1Central Laboratory, Gorgan University of Agricultural Sciences and Natural Resourses, Gorgan, Iran.
2College of Agriculture, Isfahan University of Technology, Isfahan, Iran.
Pear decline is a very important phytoplasma disease that causes considerable quantitative and qualitative losses to this fruit crop. Due to economical importance of pear in Isfahan province, Iran, and the difficulty to determine the occurrence of the disease simply based on symptoms in orchards, a detection method for the phytoplasma causing disease in pears in the region was developed. Since the polymerase chain reaction (PCR) assay is a reliable and sensitive technique for identification of phytoplasma, nested-PCR method were employed which is included different sets of universal and specific primer pairs. Using P1/P7 together with fU5/rU3, or NPA2F/R in nested-PCR, products of the expected sizes were obtained from only 25% of the symptomatic samples.

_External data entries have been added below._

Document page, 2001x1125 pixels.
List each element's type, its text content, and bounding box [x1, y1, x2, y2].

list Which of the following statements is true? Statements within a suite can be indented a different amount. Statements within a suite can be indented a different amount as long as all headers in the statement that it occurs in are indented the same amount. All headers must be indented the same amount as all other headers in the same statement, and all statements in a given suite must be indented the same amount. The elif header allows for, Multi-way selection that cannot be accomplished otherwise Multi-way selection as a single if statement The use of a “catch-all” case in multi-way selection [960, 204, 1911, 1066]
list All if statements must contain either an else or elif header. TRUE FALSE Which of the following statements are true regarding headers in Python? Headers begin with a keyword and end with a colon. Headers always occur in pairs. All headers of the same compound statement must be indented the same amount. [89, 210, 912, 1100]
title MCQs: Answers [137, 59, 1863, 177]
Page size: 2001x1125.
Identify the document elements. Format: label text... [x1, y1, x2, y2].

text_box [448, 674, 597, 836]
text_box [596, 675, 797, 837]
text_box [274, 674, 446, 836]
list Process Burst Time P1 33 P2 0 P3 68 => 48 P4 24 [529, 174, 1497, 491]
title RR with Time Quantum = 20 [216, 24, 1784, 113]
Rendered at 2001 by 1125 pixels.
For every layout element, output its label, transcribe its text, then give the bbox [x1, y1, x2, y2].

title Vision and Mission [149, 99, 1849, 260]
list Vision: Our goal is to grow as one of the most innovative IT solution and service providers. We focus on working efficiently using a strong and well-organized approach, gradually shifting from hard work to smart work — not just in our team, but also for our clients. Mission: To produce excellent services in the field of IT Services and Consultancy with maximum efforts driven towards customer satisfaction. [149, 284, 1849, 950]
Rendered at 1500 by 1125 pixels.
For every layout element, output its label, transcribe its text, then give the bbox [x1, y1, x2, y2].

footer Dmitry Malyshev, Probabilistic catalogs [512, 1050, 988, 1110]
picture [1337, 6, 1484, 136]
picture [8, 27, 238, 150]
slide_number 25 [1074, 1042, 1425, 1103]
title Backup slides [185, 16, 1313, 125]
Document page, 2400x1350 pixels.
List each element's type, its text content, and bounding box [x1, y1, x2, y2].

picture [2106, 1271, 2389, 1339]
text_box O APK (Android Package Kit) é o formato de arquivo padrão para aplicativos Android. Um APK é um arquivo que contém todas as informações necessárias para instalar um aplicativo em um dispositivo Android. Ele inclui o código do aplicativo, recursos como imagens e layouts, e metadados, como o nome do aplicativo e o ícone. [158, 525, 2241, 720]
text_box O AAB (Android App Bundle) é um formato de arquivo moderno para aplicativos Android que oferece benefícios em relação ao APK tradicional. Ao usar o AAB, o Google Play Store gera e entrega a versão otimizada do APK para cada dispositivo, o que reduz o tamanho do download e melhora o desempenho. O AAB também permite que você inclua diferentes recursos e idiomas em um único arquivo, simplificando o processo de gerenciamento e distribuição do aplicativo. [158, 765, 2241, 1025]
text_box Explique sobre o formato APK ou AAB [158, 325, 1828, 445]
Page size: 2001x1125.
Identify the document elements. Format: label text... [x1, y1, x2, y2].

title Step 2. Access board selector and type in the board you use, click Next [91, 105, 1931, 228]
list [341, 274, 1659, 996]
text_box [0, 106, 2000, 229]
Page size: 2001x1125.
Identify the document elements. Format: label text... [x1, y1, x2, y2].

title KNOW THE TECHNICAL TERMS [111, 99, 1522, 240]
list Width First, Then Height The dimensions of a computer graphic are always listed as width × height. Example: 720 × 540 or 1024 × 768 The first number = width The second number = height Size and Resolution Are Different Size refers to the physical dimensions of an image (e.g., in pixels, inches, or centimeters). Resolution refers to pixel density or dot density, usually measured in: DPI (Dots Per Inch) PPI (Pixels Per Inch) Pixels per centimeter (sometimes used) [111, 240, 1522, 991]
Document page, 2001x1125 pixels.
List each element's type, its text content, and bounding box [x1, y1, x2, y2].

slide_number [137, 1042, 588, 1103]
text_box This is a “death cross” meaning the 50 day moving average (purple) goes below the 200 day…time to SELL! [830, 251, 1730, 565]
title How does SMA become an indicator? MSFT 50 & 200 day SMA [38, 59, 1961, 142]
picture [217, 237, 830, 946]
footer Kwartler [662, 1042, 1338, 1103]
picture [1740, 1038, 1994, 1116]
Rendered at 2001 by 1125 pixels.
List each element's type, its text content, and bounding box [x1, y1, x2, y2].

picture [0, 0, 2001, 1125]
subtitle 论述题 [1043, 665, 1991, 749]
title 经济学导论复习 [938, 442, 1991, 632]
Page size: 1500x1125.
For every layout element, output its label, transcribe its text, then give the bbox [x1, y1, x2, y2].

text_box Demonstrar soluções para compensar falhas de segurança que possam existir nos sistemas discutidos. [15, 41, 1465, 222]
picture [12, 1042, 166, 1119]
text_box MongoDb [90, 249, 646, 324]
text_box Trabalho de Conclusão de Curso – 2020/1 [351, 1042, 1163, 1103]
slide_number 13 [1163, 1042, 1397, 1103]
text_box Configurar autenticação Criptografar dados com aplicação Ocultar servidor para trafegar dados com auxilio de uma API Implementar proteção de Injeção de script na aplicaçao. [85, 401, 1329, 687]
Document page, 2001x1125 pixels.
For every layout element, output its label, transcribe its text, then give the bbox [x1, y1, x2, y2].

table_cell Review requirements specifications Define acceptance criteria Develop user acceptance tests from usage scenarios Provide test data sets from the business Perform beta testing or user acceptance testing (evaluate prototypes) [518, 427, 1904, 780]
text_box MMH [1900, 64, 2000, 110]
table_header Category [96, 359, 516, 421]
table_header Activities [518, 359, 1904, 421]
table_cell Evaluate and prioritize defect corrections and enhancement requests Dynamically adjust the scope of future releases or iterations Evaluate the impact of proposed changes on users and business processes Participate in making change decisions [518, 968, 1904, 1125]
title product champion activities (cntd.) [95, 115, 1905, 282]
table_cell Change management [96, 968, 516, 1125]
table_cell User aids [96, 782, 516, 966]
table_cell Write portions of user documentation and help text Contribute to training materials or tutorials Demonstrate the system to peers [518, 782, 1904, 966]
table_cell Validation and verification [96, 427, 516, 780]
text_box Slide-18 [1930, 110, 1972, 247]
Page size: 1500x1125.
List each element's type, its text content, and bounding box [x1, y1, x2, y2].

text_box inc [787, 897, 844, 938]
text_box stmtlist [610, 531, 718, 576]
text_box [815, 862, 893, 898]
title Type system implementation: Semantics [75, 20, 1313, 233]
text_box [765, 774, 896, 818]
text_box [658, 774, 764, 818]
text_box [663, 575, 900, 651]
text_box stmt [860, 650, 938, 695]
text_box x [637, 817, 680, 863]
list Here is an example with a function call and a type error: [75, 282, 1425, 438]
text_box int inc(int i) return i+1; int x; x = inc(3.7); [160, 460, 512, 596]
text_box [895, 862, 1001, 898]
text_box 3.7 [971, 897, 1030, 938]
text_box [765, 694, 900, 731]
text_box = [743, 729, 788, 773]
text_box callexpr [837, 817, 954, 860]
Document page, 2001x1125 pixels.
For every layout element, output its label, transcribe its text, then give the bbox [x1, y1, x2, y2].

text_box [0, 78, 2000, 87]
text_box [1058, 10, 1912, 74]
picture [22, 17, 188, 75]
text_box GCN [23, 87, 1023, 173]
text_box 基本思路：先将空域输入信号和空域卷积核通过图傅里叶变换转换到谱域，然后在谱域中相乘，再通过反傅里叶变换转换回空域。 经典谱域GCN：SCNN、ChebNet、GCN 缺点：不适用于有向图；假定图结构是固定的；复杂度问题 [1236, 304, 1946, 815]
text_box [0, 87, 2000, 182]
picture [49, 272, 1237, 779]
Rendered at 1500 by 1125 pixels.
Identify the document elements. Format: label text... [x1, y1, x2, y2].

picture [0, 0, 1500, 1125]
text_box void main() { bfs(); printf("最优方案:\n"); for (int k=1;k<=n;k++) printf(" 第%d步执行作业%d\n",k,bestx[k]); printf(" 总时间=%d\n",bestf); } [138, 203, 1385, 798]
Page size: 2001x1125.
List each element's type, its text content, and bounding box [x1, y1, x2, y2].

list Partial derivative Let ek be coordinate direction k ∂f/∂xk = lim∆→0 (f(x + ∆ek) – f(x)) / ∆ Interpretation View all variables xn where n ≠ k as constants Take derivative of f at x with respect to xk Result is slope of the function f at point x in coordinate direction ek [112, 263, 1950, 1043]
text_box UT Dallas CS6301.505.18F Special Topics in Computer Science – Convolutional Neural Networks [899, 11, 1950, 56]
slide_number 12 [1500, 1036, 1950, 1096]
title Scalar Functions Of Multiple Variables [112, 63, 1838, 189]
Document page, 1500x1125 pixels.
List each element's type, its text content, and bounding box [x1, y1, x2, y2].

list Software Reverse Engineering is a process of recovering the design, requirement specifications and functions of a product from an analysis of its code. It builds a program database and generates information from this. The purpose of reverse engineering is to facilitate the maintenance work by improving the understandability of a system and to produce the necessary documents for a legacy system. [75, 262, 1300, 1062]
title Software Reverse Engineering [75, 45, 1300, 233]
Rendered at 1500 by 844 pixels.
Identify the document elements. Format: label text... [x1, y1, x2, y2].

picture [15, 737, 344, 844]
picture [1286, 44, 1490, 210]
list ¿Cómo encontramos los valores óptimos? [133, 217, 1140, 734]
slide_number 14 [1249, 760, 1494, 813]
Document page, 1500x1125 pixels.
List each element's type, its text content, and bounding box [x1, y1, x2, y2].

To examine the variation between phytoplasmal isolates from Isfahan and other countries, and to design a specific primer pair for the Iranian isolates, the PCR product from one of the samples, was sequenced. The BLASTN results showed high similarity to Knautia arvensis associated phytoplasma (99%). Significant homology also was found with phytoplasmas of almond witches' broom (96%), peach X disease (93%), pear decline (94%) and apple proliferation (92%). Having confirmed that there is a variation between the sequence of local phytoplasmas and similar pathogens deposited in the database, a pair of primers (fPD/rPD) were designed from the sequence using OLIGO software to increase the sensitivity of nested-PCR for detection of pear associated phytoplasma in Isfahan. In further experiments, using specific designed primers, the pathogen was detected in 72% of the samples. These primers are vastly introduced to improve the limit of detection and the specificity of the tests for the detection of pear phytoplasmas in the region.